Using the information
**a.** Answer these questions about the Caroline Kennedy piece:
(i) How old is Caroline Kennedy?
(ii) Which law school did she attend?
(iii) How much money did she help raise for New York City's public schools?
**b.** Reproduce word for word everything in the Caroline Kennedy piece from "Do us, the State" down to "uncle is murdered.".

Document segment

====================

Do us, the State of New York, and the country a favor a stop throwing words like "nepotism" and "monarchy" around when speaking of Caroline Kennedy's possible appointment to Hillary Clinton's vacant Senate seat and put yourself in her shoes for a second.
Your name is Caroline Kennedy. You are a 51 year old white woman whose parents were John F. Kennedy, the 35th President of the United States, and Jacqueline Kennedy, one of the greatest female icons in American history. Your uncles are, respectively, Robert F. Kennedy (Attorney General of the United States, United States Senator) and Ted Kennedy (United States Senator). Five days before your sixth birthday, your father is murdered. Five years later, your uncle is murdered.
Despite politics being your family business and despite the fact that your family is adored by hundreds of millions of people in the United States and around the world, you reject politics and do not directly involve yourself in it. You go to Harvard and then to Columbia Law.
Following a stint at the Daily News and the Met, you get involved in education in New York City. You help raise $65 million dollars for the city's public schools as chief executive for the Office of Strategic Partnerships for the New York City Department of Education. You also serve as Vice Chair of The Fund for Public Schools, an organization that raises much-needed money for public schools. In both instances, you use your last name to solicit donations; something, chances, are, you don't like doing.

====================

Collected material
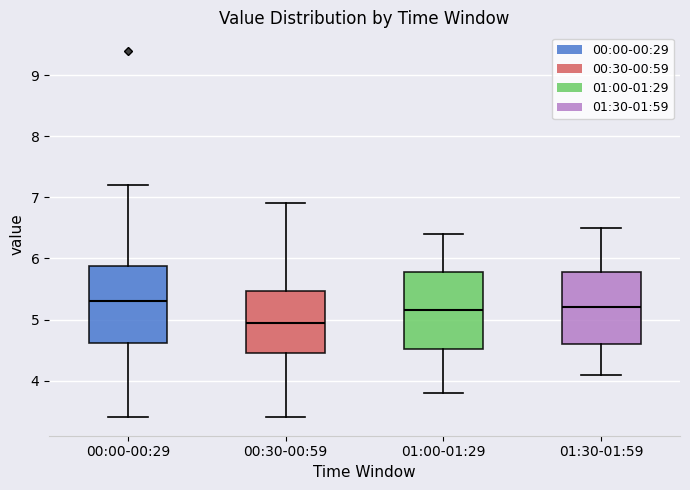

Where does the upper whisker of the box for 01:30-01:59 end on the y-axis? The values are not printed on the chart, so give them approximately, as read against the axis.

6.5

====================

Written responses
**a.**
(i) 51
(ii) Columbia Law
(iii) $65 million

**b.**
Do us, the State of New York, and the country a favor a stop throwing words like "nepotism" and "monarchy" around when speaking of Caroline Kennedy's possible appointment to Hillary Clinton's vacant Senate seat and put yourself in her shoes for a second.
Your name is Caroline Kennedy. You are a 51 year old white woman whose parents were John F. Kennedy, the 35th President of the United States, and Jacqueline Kennedy, one of the greatest female icons in American history. Your uncles are, respectively, Robert F. Kennedy (Attorney General of the United States, United States Senator) and Ted Kennedy (United States Senator). Five days before your sixth birthday, your father is murdered. Five years later, your uncle is murdered.